The latest case in point was that of Jay Y. Lee (Lee Jae-yong), vice chairman and de facto head of Samsung, who was sentenced to five years in prison last year only to be freed this year. On September 18, President Moon Jae-in, who not so long ago had essentially declared zero tolerance for chaebol corruption, hopped on a place with Lee and other chaebol honchos and flew with them to Pyongyang to explore the possibility of doing business with the Hermit Kingdom, perhaps even building factories in that totalitarian land. Even as their exploratory talks with Kim Jong-un were underway, Moon’s corruption czar, Kim Sang-jo, head of the Fair Trade Commission, was making his informal title of “chaebol sniper” look pathetic.
“With exports of semiconductors one of the few bright spots in an economy that’s showing signs of strain,” noted Livemint, the Indian business news website, on the day Lee & co. jetted northwards, South Korea’s “reliance on its most profitable company is deepening and thus reducing regulatory pressure on Samsung.” Chung Sun-sup, a corporate analyst, confirmed that the South Korean government “needs Samsung now.” Bruce Lee, CEO of Zebra Investment Management, agreed that the nation’s faltering economy “means a halt in chaebol reforms.” And Kwon Young-june, an expert in corporate governance at Kyung Hee University, concurred. “Reforms are dying on the vine,” he said. “The government will find itself more and more in need of conglomerates as long as it is fixated on quick results rather than long-term reforms.”
Indeed, by escorting the chaebol kingpins to Pyongyang, Moon was doing the very opposite of what he had promised: rather than limiting the power of the chaebols, he was doing his best to expand their power. What kind of head of state lowers himself to the role of chaperon, escort, cicerone, sherpa? With this one move, Moon provided the whole world with a vivid illustration of where the power really resides in South Korea. Did he serve them coffee on the plane, too?

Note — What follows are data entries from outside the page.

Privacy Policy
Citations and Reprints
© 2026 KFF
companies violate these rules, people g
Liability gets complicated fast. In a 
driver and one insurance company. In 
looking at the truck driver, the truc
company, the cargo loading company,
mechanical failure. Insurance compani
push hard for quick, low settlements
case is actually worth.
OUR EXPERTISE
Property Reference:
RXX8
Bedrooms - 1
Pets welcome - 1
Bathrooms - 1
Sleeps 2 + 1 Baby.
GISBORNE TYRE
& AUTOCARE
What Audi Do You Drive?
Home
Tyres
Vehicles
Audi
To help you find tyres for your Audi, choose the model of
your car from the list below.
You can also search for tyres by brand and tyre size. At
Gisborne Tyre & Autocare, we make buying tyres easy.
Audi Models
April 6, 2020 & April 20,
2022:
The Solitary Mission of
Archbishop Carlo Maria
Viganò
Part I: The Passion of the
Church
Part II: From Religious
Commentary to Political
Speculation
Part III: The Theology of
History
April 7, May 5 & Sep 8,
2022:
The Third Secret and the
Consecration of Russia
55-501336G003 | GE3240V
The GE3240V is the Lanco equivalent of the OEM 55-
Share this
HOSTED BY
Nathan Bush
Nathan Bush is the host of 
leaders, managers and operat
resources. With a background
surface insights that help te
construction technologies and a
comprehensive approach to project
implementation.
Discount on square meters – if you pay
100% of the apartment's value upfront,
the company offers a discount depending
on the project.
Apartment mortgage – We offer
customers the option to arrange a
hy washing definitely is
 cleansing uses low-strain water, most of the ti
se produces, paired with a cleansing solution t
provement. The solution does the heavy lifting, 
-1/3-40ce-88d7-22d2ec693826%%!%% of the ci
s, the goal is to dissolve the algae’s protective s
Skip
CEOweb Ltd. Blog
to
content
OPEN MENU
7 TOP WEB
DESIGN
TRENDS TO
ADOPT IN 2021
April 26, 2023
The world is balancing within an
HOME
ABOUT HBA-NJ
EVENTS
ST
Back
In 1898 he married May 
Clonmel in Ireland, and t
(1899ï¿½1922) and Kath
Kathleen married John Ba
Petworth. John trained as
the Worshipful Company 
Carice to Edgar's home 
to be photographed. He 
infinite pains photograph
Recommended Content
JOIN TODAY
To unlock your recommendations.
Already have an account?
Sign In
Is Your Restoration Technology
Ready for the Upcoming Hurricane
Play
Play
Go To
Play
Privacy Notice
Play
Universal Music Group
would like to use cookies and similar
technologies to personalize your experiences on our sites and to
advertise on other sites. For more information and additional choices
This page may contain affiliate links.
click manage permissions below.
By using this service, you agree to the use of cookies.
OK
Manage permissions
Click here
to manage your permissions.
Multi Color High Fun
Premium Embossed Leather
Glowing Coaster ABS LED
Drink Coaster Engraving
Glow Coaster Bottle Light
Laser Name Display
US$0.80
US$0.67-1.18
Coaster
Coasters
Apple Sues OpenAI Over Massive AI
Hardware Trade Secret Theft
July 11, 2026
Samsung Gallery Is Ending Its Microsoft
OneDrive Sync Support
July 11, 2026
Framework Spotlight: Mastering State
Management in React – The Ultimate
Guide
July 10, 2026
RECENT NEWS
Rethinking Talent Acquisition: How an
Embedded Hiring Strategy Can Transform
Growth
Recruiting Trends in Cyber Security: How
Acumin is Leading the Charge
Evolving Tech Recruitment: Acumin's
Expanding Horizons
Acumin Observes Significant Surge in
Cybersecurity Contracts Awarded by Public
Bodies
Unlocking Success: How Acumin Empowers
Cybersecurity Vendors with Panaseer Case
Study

But that wasn’t all. Far from curbing chaebol criminality, Moon was taking actions that seemed likely to invite criminality. North Korea, after all, is subject to strict international sanctions that would almost certainly be violated by any significant business arrangement with the chaebols. Lee Seok-ki, a researcher at the Korea Institute for Industrial Economics and Trade, told the Korea Joongang Daily that “if we only look at the cost side, North Korea has more labor cost effectiveness than any other country on the planet – even Vietnam and China.” Well, yes – making use of slave labor by people who are forced to live on starvation diets tends to bring down wages. Surely, to any decent observer, the very idea of the filthy-rich chaebols maximizing their profits by employing the brutalized subjects of the Kim dynasty is as reprehensible a business proposition as one could imagine – and is also, of course, as far as possible from any concept of reform.